During the Civil War, the deaths of some 620,000 Americans inspired the establishment of national veterans cemeteries and what is now known as Memorial Day. Yet the great span of military history in San Diego — borne by native sons and daughters who died in distant wars and strangers who fought here to the death — stretches further back in time.
Fort Rosecrans National Cemetery, with its columns of white headstones and panoply of older monuments marching across the bluffs of Point Loma, is a poignant reminder of that history of service and sacrifice.
The oldest killed in action and later buried at Fort Rosecrans died in 1846 in the Battle of San Pasqual, California’s bloodiest conflict during the Mexican-American War and conquest of the state. Among them was Capt. Benjamin D. Moore, a 36-year-old from Paris, Kentucky serving in the Army dragoons — infantrymen who fought on horse and mule. He had charged ahead of his men to confront the Mexican commanding general alone.

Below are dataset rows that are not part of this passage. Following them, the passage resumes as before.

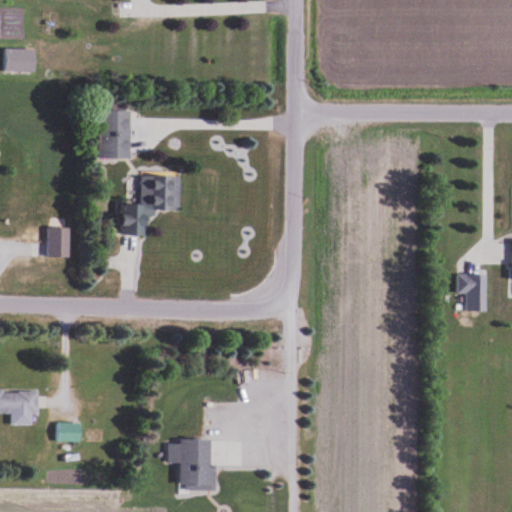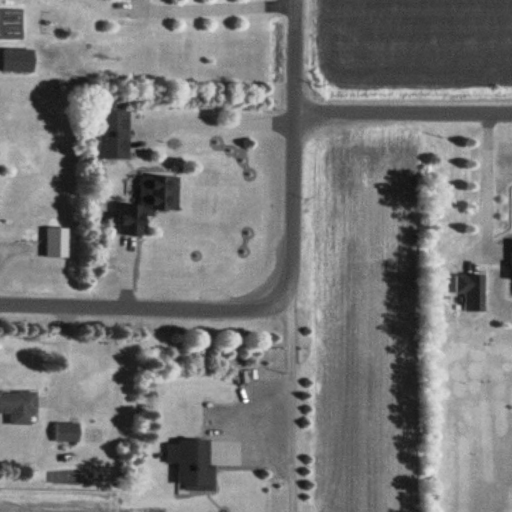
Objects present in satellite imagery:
road: (207, 4)
building: (19, 60)
road: (402, 114)
road: (220, 120)
building: (115, 134)
road: (482, 175)
building: (150, 203)
building: (58, 242)
road: (5, 245)
road: (289, 256)
building: (473, 291)
road: (148, 309)
road: (58, 351)
building: (19, 402)
building: (69, 432)
building: (194, 462)
crop: (43, 498)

Army Cpl. Kenneth Necochea Jr., a 21-year-old San Diegan sent to Afghanistan with the 101st Airborne Division, is the most recent. Necochea, who was killed with five other US soldiers late last year in a suicide car bomb attack, was buried at Fort Rosecrans in December. He had not expected to return home from his first combat tour alive.
On Memorial Day, when Americans pause to reflect on those fallen from the ranks, it bears remembering how these two soldiers laid to rest in San Diego lived and died.